Performance#

Request Type Selection#

Choose the right request type for your workload:

request_type: "query": Best for the following:
- Single items (1 items)
- Low-latency applications requiring immediate responses
- Interactive applications
- Sending video data as part of the request
request_type: "bulk_text": Best for the following:
- Large batches of text-only inputs (up to 64 strings)
- High-throughput text processing
- When you have many text captions to process at once
request_type: "bulk_video": Best for the following:
- Large batches of video-only inputs (up to 64 videos)
- Maximum throughput for video processing
- Batch processing workflows

Bulk Video Throughput Performance#

The following benchmarks were conducted using a pipelined version with load-balanced queues, where decoding (pyNvVideoCodec) runs in parallel with CV-CUDA pre-processing and inference (TRT fp16). This setup utilizes best-effort load balancing, MPS (Multi-Process Service), and IPC (Inter-Process Communication). The processes involved are 2 downloaders, 11 decoders, 2 preprocessors, and 2 embedders.

A100 GPU:
- Configuration: 15-second, 1080p video in bulk_video mode with a request size of 64.
- Throughput: 16 videos/second
H100 GPU:
- Configuration: 15-second, 1080p video in bulk_video mode with a request size of 64.
- Throughput: 28.57 videos/second

Additional GPUs#

Expect proportional scaling based on decode and compute capacity across supported GPUs (e.g. L40s, L4, H20, L20).
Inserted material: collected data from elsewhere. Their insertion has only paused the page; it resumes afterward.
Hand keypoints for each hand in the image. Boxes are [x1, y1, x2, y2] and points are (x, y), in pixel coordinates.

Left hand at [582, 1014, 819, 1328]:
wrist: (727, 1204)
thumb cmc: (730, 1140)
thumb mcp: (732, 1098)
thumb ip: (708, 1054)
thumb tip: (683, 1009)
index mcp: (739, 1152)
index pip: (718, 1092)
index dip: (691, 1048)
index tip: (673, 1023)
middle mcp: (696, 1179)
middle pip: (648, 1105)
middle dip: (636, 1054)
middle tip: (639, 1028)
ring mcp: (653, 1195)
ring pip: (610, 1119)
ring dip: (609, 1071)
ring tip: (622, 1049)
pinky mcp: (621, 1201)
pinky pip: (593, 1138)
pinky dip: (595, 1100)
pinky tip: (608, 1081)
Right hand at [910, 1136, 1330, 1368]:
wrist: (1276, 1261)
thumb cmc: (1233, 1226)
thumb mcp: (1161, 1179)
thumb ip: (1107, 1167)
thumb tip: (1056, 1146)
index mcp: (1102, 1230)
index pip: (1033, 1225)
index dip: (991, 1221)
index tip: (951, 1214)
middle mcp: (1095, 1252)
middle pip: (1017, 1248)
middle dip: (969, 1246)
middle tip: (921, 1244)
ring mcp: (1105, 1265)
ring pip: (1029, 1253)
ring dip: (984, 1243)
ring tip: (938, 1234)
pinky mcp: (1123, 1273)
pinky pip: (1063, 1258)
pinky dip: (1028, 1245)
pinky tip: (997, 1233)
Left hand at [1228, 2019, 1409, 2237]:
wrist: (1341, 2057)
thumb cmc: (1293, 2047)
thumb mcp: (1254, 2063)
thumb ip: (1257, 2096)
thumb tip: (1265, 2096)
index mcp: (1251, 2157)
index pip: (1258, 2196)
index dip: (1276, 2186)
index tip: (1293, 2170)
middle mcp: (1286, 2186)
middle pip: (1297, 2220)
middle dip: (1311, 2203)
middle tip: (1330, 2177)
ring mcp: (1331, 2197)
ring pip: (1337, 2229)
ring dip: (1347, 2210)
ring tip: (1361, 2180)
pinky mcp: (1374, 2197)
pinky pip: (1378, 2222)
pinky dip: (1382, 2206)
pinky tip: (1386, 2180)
For GPUs with less memory, reduce batch/request sizes to avoid memory pressure.

Latency Performance#

The following table shows representative single-embedding latency (seconds) per request_type=query for text and video, measured on MSRVTT clips.

GPU	Video (s)	Text (s)
NVIDIA H100 80GB HBM3	0.0431	0.0058
NVIDIA H100 NVL	0.0433	0.0055
NVIDIA H100 PCIe	0.0446	0.0058
NVIDIA L40S	0.0511	0.0061
NVIDIA A100 80GB PCIe	0.0563	0.0064
NVIDIA A100-SXM4-80GB	0.0613	0.0069
NVIDIA A100-SXM4-40GB	0.0672	0.0074
NVIDIA A100-PCIE-40GB	0.0683	0.0093
NVIDIA H20	0.0705	0.0077
NVIDIA L4	0.1096	0.0085
NVIDIA L20	0.0738	0.0064
NVIDIA RTX 6000 Ada	0.0527	0.0067

Resource Management#

Memory Optimization

Monitor GPU memory usage with larger batch sizes.
The service automatically scales workers based on available resources.
Use CUDA_VISIBLE_DEVICES to control GPU allocation.

Concurrency

The service handles multiple concurrent requests efficiently.
For sustained high throughput, maintain a consistent request rate.
Consider connection pooling for client applications.

Error Handling

The service includes automatic retry logic for transient failures.
Monitor the X-Restart-Count header for service health.
Implement exponential backoff in client code for failed requests.